Recently there has been the comparison of the price of a theatre ticket to that of a professional football match ticket. In the comments to the article warned that we should be careful in the analogy, but I am not so sure that the comparison is a bad one.
I mean you look at what you are actually paying for and where the money is spent. I think it’s a very good comparison, since the majority of theatre and football happens during the same months or season of the year. So where do we pay any actor millions of pounds to do what it is they do? Most of the ticket price goes on production costs or venue hire.
In football, the majority of the venues are owned by the clubs, and sure those clubs have their running costs, but so do theatres.

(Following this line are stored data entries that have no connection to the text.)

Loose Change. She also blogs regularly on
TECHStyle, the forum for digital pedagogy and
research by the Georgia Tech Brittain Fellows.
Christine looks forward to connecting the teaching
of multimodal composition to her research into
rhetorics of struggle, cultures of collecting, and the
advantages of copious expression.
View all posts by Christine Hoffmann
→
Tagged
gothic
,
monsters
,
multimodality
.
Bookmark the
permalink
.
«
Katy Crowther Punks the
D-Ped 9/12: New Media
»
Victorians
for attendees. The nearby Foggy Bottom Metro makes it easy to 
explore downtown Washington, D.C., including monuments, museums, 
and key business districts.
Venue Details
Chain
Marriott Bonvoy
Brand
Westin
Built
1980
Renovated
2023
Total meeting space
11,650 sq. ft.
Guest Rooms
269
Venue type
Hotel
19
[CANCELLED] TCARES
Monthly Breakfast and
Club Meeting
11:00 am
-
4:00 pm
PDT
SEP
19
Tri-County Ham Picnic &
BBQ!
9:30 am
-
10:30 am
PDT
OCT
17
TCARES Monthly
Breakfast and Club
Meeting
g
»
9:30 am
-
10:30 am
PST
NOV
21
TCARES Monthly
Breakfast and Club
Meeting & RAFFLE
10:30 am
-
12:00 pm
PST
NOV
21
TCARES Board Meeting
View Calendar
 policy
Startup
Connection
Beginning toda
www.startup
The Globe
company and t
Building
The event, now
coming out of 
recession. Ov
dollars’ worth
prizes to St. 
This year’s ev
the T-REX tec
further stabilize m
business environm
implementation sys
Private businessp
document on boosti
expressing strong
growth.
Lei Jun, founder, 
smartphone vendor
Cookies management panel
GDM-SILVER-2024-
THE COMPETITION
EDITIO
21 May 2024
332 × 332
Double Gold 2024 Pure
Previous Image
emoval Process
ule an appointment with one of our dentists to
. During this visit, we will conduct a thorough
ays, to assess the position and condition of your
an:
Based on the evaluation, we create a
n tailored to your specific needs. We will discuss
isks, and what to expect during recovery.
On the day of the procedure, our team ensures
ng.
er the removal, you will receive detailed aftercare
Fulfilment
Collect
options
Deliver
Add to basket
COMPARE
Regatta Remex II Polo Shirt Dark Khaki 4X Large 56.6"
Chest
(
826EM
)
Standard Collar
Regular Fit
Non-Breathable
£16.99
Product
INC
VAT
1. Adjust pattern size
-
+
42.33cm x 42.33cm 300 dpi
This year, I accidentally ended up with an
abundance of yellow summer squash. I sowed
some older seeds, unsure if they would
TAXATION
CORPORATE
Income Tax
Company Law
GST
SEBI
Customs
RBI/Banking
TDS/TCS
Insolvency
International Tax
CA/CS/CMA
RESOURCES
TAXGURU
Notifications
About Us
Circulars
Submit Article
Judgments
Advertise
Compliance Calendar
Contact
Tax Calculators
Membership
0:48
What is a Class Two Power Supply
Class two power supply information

Footballer might play an actual match less then an actor is on stage in a week, but they are not looking for work as often as an actor, since they have a contract with the club.
An actors contract is with the production, so like where we have had COVID the schedules are cut so the pay is cut. Footballers contracts work as those they are in full time employment, compared to a freelance.
It is still a hard call, because an professional actor will have around 4 weeks to learn lines and direction for the entire 3 hours show. Where a footballer will be keeping their current skills up to scratch on and work more or tactic and strategy but not actually have to learn something new.
So yes we should be careful in the comparison game, but still I do think as an industry we undersell ourselves on value. We shoot ourselves in the foot when we price up our tickets. At the end of the day the arts has a very unique place in our community in our lives. Not only is it there to entertain and inspire, it’s also there to educate and make us think. Something that no other industry can do.